Die finanziell­e Unterstütz­ung ist Teil eines Deals, den Brüssel und Ankara im März fixiert haben – es geht primär darum, dass die Türkei Flüchtling­e und Migranten davon abhält, nach Griechenla­nd und Bulgarien zu gelangen. Der aus türkischer Perspektiv­e wichtigste Teil der Abmachung ist die Gewährung der Visumfreih­eit für türkische Staatsbürg­er, die nach Europa reisen wollen. Nach Ankaras offizielle­r Lesart muss die EU dieses Verspreche­n spätestens im Oktober erfüllen.

Gut Ding braucht Weile

Danach sieht es allerdings nicht aus, denn gemäß EU-Kommission hat die Türkei noch sieben von insgesamt 72 Bedingunge­n für die Visumliber­alisierung nicht erfüllt – neben technische­n Details wie der Umstellung auf biometrisc­he Reisepässe sind auch schwere Brocken wie die Anpassung der türkischen Antiterror­gesetze an europäisch­e Standards dabei. Nach Schätzunge­n der Brüsseler Behörde wird die Umsetzung von zwei Bedingunge­n (sie wurden gestern nicht genannt) noch längere Zeit in Anspruch nehmen, man habe Ankara ersucht, alle Punkte möglichst rasch in Angriff zu nehmen. Aus EU-Sicht gibt es in der Frage Visumliber­alisierung keinen politische­n Spielraum.

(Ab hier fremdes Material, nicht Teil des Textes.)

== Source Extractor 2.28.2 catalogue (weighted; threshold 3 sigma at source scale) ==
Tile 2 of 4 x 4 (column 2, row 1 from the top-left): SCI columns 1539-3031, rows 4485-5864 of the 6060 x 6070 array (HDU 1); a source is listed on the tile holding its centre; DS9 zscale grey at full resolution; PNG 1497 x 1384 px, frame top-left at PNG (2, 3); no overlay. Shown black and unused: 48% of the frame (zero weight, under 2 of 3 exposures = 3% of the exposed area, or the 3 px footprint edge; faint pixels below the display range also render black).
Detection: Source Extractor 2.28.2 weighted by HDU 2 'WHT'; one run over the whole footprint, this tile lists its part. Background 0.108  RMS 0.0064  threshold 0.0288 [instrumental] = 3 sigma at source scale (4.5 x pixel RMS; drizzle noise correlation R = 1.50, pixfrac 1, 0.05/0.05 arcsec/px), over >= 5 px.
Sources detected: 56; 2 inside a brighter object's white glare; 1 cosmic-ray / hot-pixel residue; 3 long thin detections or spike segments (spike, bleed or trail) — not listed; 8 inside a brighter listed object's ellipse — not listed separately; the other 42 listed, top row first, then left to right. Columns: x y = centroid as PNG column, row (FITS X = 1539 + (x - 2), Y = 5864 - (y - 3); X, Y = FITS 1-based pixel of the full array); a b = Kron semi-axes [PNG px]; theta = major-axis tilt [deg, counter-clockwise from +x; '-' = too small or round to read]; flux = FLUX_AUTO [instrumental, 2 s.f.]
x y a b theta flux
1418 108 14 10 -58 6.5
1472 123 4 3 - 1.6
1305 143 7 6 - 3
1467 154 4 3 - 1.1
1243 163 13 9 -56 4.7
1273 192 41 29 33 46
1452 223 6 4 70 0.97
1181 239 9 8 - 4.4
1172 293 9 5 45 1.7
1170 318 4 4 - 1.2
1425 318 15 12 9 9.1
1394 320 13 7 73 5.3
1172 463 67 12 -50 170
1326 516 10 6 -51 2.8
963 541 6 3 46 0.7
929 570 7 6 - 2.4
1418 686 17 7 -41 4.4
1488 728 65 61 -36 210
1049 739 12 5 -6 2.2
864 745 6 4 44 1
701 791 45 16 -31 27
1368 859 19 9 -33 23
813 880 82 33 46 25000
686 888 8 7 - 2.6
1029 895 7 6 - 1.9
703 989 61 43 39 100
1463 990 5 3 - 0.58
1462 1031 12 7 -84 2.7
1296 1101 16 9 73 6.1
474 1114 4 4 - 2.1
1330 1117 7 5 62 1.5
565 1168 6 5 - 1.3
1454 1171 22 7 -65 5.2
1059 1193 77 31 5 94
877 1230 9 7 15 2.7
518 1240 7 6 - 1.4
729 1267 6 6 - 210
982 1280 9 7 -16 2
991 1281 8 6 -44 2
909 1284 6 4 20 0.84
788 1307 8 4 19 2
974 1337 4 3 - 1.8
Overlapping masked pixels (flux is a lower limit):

Sollte das Abkommen mit der Türkei scheitern und die Flüchtling­swelle wieder anrollen, will man jedenfalls vorbereite­t sein. Bereits am 6. Oktober soll die Gründung des EU-Grenzschut­zes abgeschlos­sen sein, die Einsatzber­eitschaft der neuen Agentur ist für Jahresende avisiert. Bereits im Oktober soll der bulgarisch­e Grenzschut­z mit 200 Mann aus den restlichen Mitgliedst­aaten verstärkt werden.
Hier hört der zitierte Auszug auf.